● Challenge 1:
List every line of the records that contains the string "instrumentName".

● Text excerpt:
^^^^^^^^

After sorting and grouping my Pandas DataFrame, I want to retrieve values from the lower rows if the top row field is NULL:
My input DataFrame is:
df = pandas.DataFrame({'ENr': ['EDFT2Z', 'EDFT2Z', 'EDFT2Z', 'EDFT2Z', 'EDFTDA', 'EDFTDA'],
'Rnk': [1, 2, 3, 4, 1, 2],
'StA': [None, 'W', 'F', 'F', None, None],
'Val': ['abc', 'def', 'ghi', 'jkl', 'mno', 'pqr']})
Sorting it according to rank and perform a groupby
df.sort_values('Rnk')
grouped = df.groupby('ENr')
I recieve the grouped data
ENr Rnk StA Val
------------------------
0 EDFT2Z 1 None abc \
1 EDFT2Z 2 W def | group 1
2 EDFT2Z 3 F ghi |
3 EDFT2Z 4 F jkl /
------------------------
4 EDFTDA 1 None mno \ group 2
5 EDFTDA 2 None pqr /
Now I want to replace the None-values of the top ranked group row if the lower ranked rows have non-None entries. The replacing value should be the one that occurs most in the group.

^^^^^^^^

● Items:
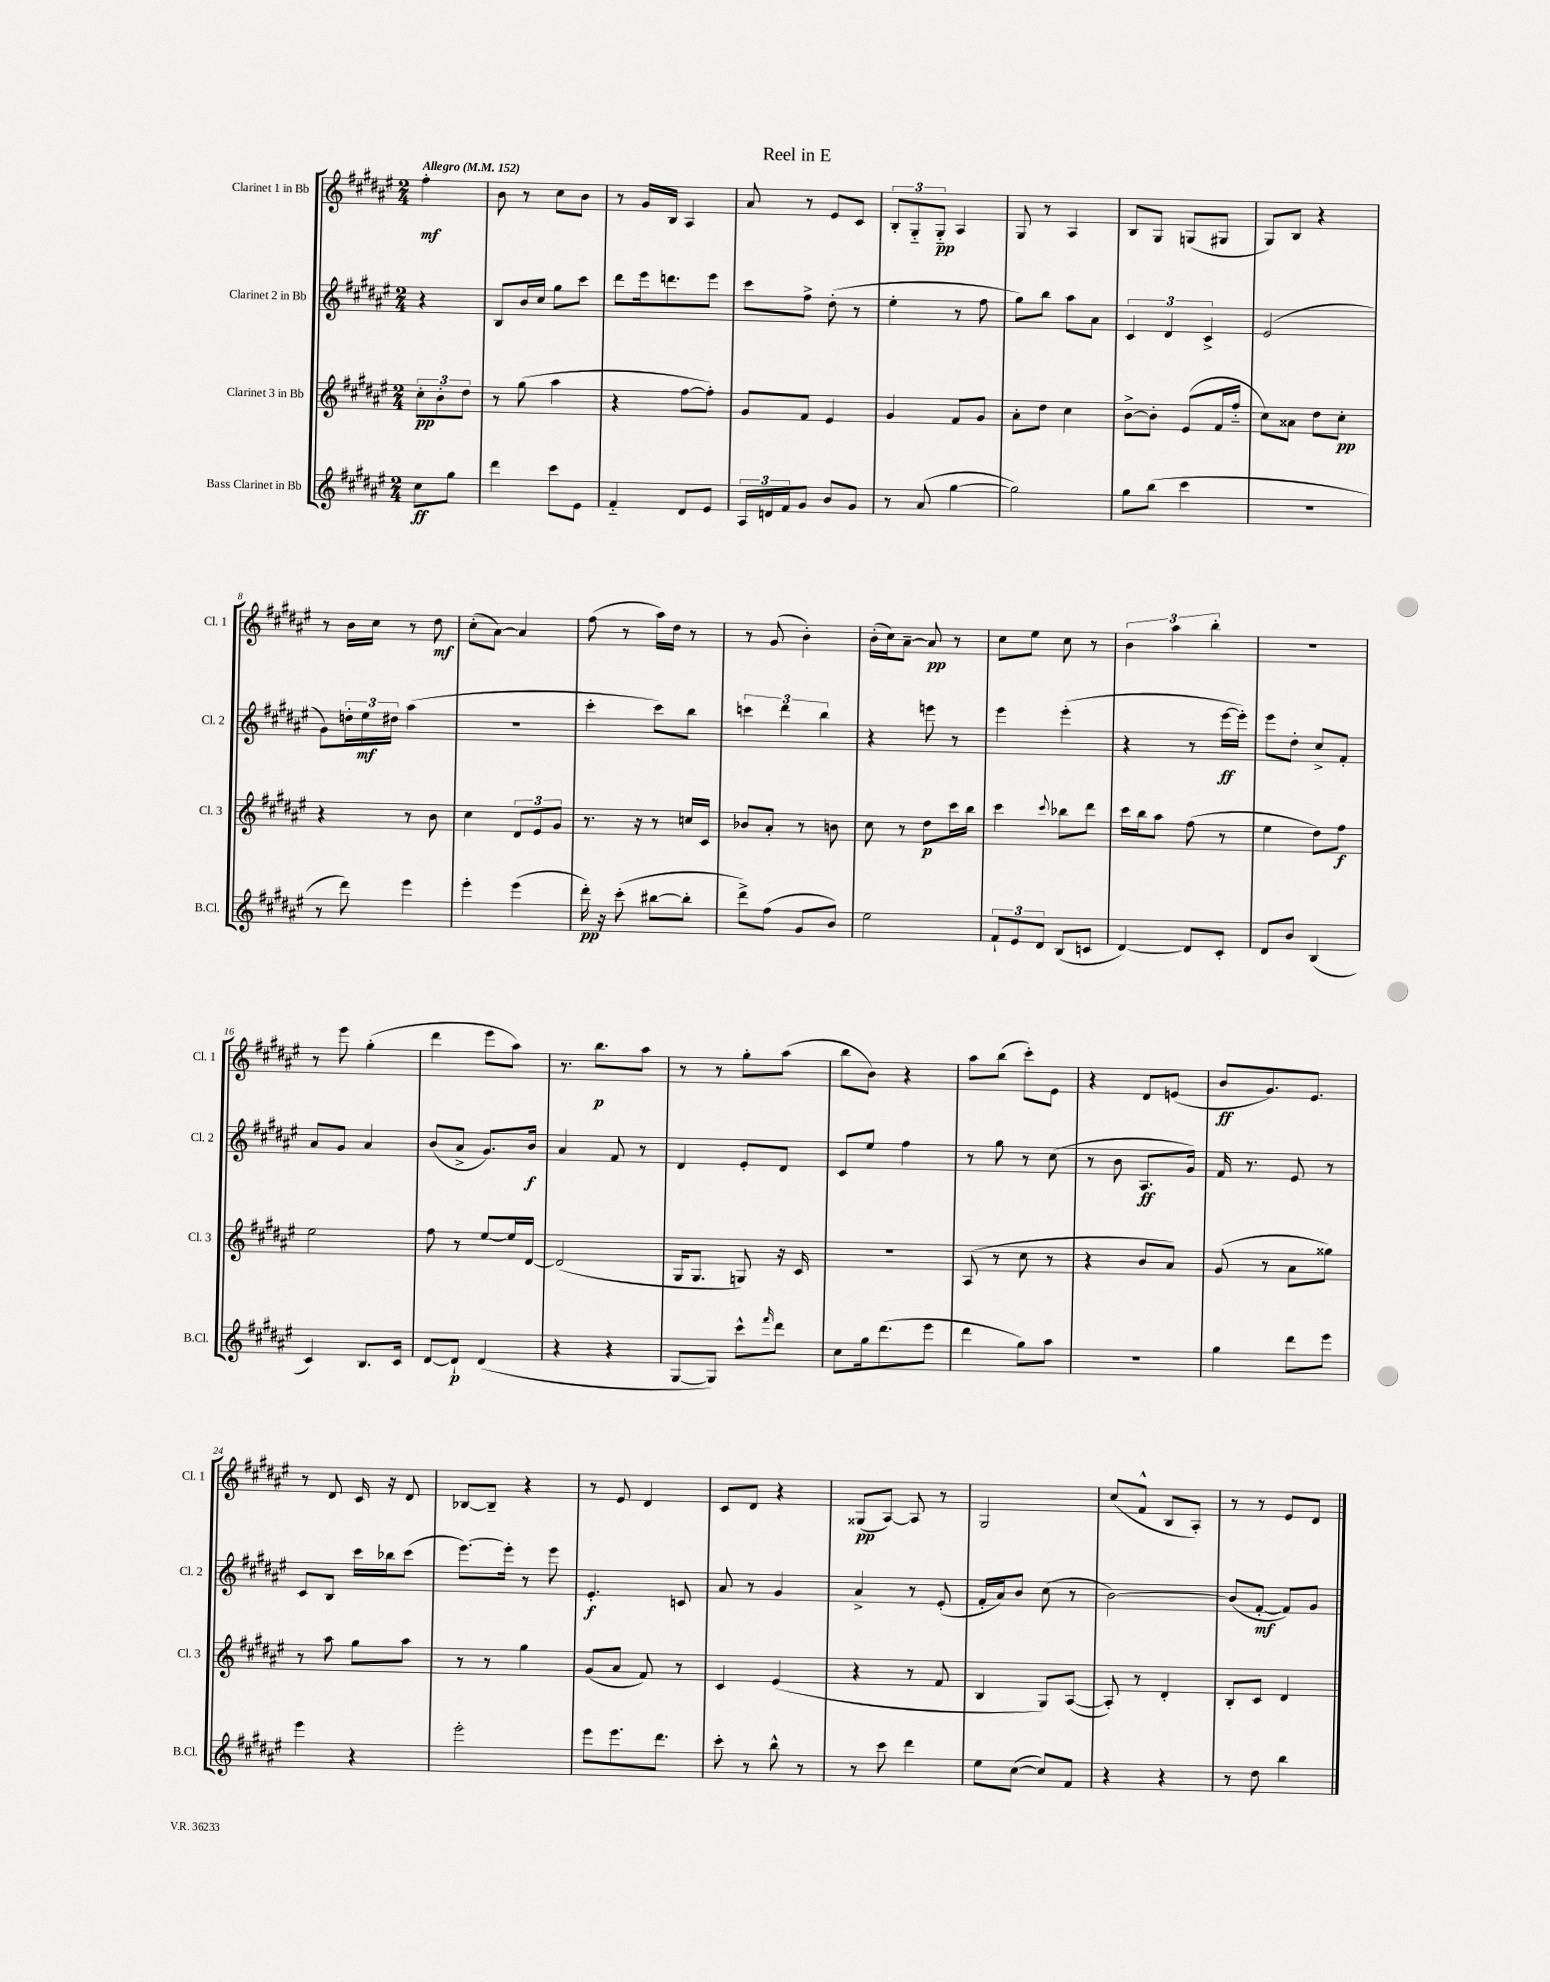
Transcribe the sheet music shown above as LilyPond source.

\header { title = "Reel in E" }
<<
\new StaffGroup <<
\new Staff = "s0" \with { instrumentName = "Clarinet 1 in Bb" shortInstrumentName = "Cl. 1" } {
    \clef treble \key fis \major \numericTimeSignature \time 2/4 \partial 4 \tempo "Allegro" 4 = 152
    fis''4-.\mf |
    b'8 r8 cis''8 b'8 |
    r8 gis'16 b16 ais4 |
    ais'8 r8 eis'8 cis'8 |
    \tuplet 3/2 { b8-. gis8-_ gis8-_\pp } ais4 |
    gis8 r8 ais4 |
    b8 gis8 g8( gis8 |
    gis8) b8 r4 |
    r8 b'16 cis''16 r8 dis''8\mf |
    cis''8-.( ais'8~) ais'4 |
    fis''8( r8 ais''16) dis''16 r8 |
    r8 gis'8( b'4-.) |
    b'16-.( cis''16) ais'8~-- ais'8\pp r8 |
    cis''8 eis''8 cis''8 r8 |
    \tuplet 3/2 { b'4 ais''4 b''4-. } |
    r2 |
    r8 eis'''8 gis''4-.( |
    dis'''4 eis'''8 ais''8) |
    r8. b''8.\p ais''8 |
    r8 r8 gis''8-. ais''8( |
    b''8 b'8) r4 |
    ais''8 b''8( cis'''8-.) eis'8 |
    r4 dis'8 e'8( |
    b'8\ff gis'8.) eis'8. |
    r8 dis'8 cis'16 r16 dis'8 |
    bes8~ bes8-- r4 |
    r8 eis'8 dis'4 |
    cis'8 dis'8 r4 |
    gisis8\pp( ais8~) ais8 r8 |
    gis2 |
    cis''8( fis'8-^ b8 ais8-.) |
    r8 r8 eis'8 dis'8 \bar "|." |
}
\new Staff = "s1" \with { instrumentName = "Clarinet 2 in Bb" shortInstrumentName = "Cl. 2" } {
    \clef treble \key fis \major \numericTimeSignature \time 2/4 \partial 4
    r4 |
    b8 b'16 cis''16 gis''8 cis'''8 |
    dis'''8 eis'''16 d'''8. eis'''8 |
    cis'''8 fis''8-> dis''8-.( r8 |
    eis''4-. r8 fis''8 |
    gis''8) b''8 ais''8 ais'8 |
    \tuplet 3/2 { cis'4 dis'4 cis'4-> } |
    eis'2( |
    gis'8) \tuplet 3/2 { d''16-. eis''16\mf dis''16 } ais''4( |
    r2 |
    cis'''4-. cis'''8) b''8 |
    \tuplet 3/2 { c'''4 dis'''4 b''4 } |
    r4 e'''8 r8 |
    eis'''4 eis'''4-.( |
    r4 r8 eis'''16~\ff eis'''16-.) |
    eis'''8 dis''8-. cis''8-> fis'8-. |
    ais'8 gis'8 ais'4 |
    b'8( ais'8-> gis'8.) b'16\f |
    ais'4 fis'8 r8 |
    dis'4 eis'8-. dis'8 |
    cis'8 eis''8 fis''4 |
    r8 gis''8 r8 cis''8( |
    r8 b'8 ais8.\ff gis'16) |
    fis'16 r8. eis'8 r8 |
    cis'8 b8 cis'''16 bes''16 cis'''8( |
    eis'''8.~) eis'''16-. r8 eis'''8 |
    eis'4.-.\f c'8 |
    ais'8 r8 gis'4 |
    ais'4-> r8 eis'8-.( |
    fis'16-. ais'16) b'8 cis''8( r8 |
    b'2~) |
    b'8( fis'8~-.\mf fis'8) gis'8 \bar "|." |
}
\new Staff = "s2" \with { instrumentName = "Clarinet 3 in Bb" shortInstrumentName = "Cl. 3" } {
    \clef treble \key fis \major \numericTimeSignature \time 2/4 \partial 4
    \tuplet 3/2 { cis''8-.\pp b'8-. dis''8 } |
    r8 gis''8( ais''4 |
    r4 fis''8~ fis''8-.) |
    gis'8 fis'8 eis'4 |
    gis'4 fis'8 gis'8 |
    ais'8-. dis''8 cis''4 |
    b'8~-> b'8-. eis'8( fis'16 fis''16-_ |
    cis''8) aisis'8 dis''8 cis''8-.\pp |
    r4 r8 b'8 |
    cis''4 \tuplet 3/2 { dis'8 eis'8 gis'8 } |
    r8. r16 r8 c''16 cis'16 |
    bes'8 ais'8-. r8 b'8 |
    cis''8 r8 dis''8\p cis'''16 b''16 |
    cis'''4 \appoggiatura { cis'''8 } bes''8 dis'''8 |
    cis'''16 b''16 ais''8 fis''8( r8 |
    eis''4 dis''8) fis''8\f |
    eis''2 |
    fis''8 r8 eis''8~ eis''16 dis'16~ |
    dis'2( |
    gis16 gis8. g8) r16 cis'16 |
    r2 |
    ais8( r8 cis''8 r8 |
    r4 b'8 ais'8) |
    gis'8( r8 ais'8 gisis''8) |
    r8 ais''8 gis''8 ais''8 |
    r8 r8 gis''4 |
    gis'8( ais'8 fis'8) r8 |
    cis'4 eis'4( |
    r4 r8 fis'8 |
    b4 gis8) ais8~( |
    ais8-.) r8 dis'4-. |
    b8-. cis'8 dis'4 \bar "|." |
}
\new Staff = "s3" \with { instrumentName = "Bass Clarinet in Bb" shortInstrumentName = "B.Cl." } {
    \clef treble \key fis \major \numericTimeSignature \time 2/4 \partial 4
    cis''8\ff gis''8 |
    dis'''4 cis'''8 eis'8 |
    fis'4-_ dis'8 eis'8 |
    \tuplet 3/2 { ais16 d'16 fis'16 } gis'8 b'8 gis'8 |
    r8 ais'8( gis''4~ |
    gis''2) |
    gis''8 b''8( cis'''4 |
    R2 |
    r8 dis'''8) eis'''4 |
    eis'''4-. eis'''4( |
    dis'''16-.\pp) r16 cis'''8-.( bis''8~ bis''8-. |
    dis'''8->) fis''8( gis'8 b'8) |
    eis''2 |
    \tuplet 3/2 { fis'8-! eis'8 dis'8 } b8( c'8 |
    dis'4~) dis'8 cis'8-. |
    dis'8 b'8 b4( |
    cis'4) b8. cis'16 |
    dis'8~ dis'8-!\p dis'4( |
    r4 r4 |
    gis8~ gis8) cis'''8-^ \grace { fis'''16 } dis'''8 |
    cis''8 gis''16 dis'''8.( eis'''8 |
    dis'''4 gis''8) ais''8 |
    r2 |
    gis''4 dis'''8 eis'''8 |
    eis'''4 r4 |
    eis'''2-. |
    eis'''8 eis'''8. dis'''8. |
    cis'''8-. r8 b''8-^ r8 |
    r8 cis'''8 dis'''4 |
    eis''8 cis''8~( cis''8) fis'8 |
    r4 r4 |
    r8 dis''8 b''4 \bar "|." |
}
>>
>>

^^^^^^^^

● Challenge 2:
According to the pandas post, what value should replace the None entries in the top-ranked row of a group?

● Output 1:
\new Staff = "s0" \with { instrumentName = "Clarinet 1 in Bb" shortInstrumentName = "Cl. 1" } {
\new Staff = "s1" \with { instrumentName = "Clarinet 2 in Bb" shortInstrumentName = "Cl. 2" } {
\new Staff = "s2" \with { instrumentName = "Clarinet 3 in Bb" shortInstrumentName = "Cl. 3" } {
\new Staff = "s3" \with { instrumentName = "Bass Clarinet in Bb" shortInstrumentName = "B.Cl." } {

● Output 2:
The value that occurs most in the group.